Wednesday evening, a viewing of their documentary, "Goodbye Gauley Mountain: An Ecosexual Love Story" was held in the Gluck Theater of the Mountainlair. Guests gathered for the film’s screening and also participated in a discussion with Sprinkles and Stephens about the film and the issues associated with mountain top removal.
"It definitely exposed me to the whole idea," said West Virginia University alumna Elisha Rush. "The film, for me, was really impactful because it’s representing an issue that we don’t talk about much – and that’s the loss of our land, the loss of our culture, in a way, in West Virginia."
The new film, which is only available for limited screenings, documents Sprinkles’ and Stephen’s unconventional journey in activism. "Goodbye Gauley Mountain" follows Beth’s life growing up as a gay ecosexual in West Virginia and helps viewers better understand ecosexualism. More specifically, Stephens hopes her ecosexualism can make an impact in ending mountain top removal.
Spouses Stephens and Sprinkles, who currently reside in California, have deep ties to Appalachia. Stephens’ family has worked in the West Virginia mining industry for decades, which is where her awareness of the environment developed.
The documentary captured multiple active and former mountain top removal sites, exposing the devastation caused by this form of mining. On many occasions in the film, Stephens was left speechless and disgusted by the destruction caused by mining practices. It is her ecosexual roots that fuel her passion for protecting the earth.
"Goodbye Gauley Mountain" promotes ecosexuality as a way to non-violently and non-intrusively influence change. This mentality was a bit unusual for some audience members, who have never considered the two issues connected.

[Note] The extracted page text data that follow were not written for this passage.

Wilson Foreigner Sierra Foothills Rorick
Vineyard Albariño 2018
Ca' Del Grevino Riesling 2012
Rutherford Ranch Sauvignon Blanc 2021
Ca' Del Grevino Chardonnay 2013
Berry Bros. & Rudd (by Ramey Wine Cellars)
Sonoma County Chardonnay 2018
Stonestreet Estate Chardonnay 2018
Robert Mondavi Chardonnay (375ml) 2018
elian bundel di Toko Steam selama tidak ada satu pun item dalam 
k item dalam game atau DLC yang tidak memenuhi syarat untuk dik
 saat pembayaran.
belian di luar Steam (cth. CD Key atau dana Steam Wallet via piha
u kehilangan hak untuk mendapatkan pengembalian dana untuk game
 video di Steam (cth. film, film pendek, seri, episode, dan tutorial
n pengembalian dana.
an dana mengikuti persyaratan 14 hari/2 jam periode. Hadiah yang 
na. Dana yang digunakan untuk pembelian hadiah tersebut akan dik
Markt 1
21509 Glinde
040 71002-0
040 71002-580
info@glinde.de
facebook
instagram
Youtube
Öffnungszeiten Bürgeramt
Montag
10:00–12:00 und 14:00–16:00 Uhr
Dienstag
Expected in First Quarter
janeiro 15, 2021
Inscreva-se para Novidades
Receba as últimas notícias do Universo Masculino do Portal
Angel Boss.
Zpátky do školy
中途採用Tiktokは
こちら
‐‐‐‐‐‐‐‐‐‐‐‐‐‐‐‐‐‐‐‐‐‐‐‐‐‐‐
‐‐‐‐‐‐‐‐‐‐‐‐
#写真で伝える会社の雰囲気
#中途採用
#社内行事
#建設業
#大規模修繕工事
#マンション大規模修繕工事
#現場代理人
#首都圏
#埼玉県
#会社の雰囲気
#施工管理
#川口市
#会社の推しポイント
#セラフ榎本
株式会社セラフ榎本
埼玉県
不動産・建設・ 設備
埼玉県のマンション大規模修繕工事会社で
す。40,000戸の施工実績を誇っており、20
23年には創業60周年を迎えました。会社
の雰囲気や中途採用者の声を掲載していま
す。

"The combination of the environmental perspective with also the West Virginia culture and basic environmentalism – it was a bit jarring," Rush said. "But it’s interesting. I definitely participate a lot with LGBT issues, so seeing it combined with environmental issues was a whole new thing."
For many audience members, this was the first time even hearing the term ecosexual.
"I have heard of a lot of crazy things, but I have never heard of this," Rush said.
In "Goodbye Gauley Mountain," Sprinkles mentions there are less than 1,000 people who identify as ecosexuals internationally, but that the statistic is predicted to grow.
Though the concept was virtually unknown before the film’s presentation, the idea for change was well received by audience members.
"I think different approaches are always a good idea for these issues because I feel like a lot of approaches to environmental issues are a little bit old at this point. We just keeping going through the same thing that’s not getting any attention. I think any new approach is worthy."
In addition to exposing the impact of mountain top removal, Stephens and Sprinkles solidified their love for the environment by marrying the Appalachian Mountains. The ceremony, which was captured on film, included vows to the earth, interpretive dancers and an originally written song.
Through "Goodbye Gauley Mountain: An Ecosexual Love Story," Stephens and Sprinkles prove there is so much more to the term "tree-hugger."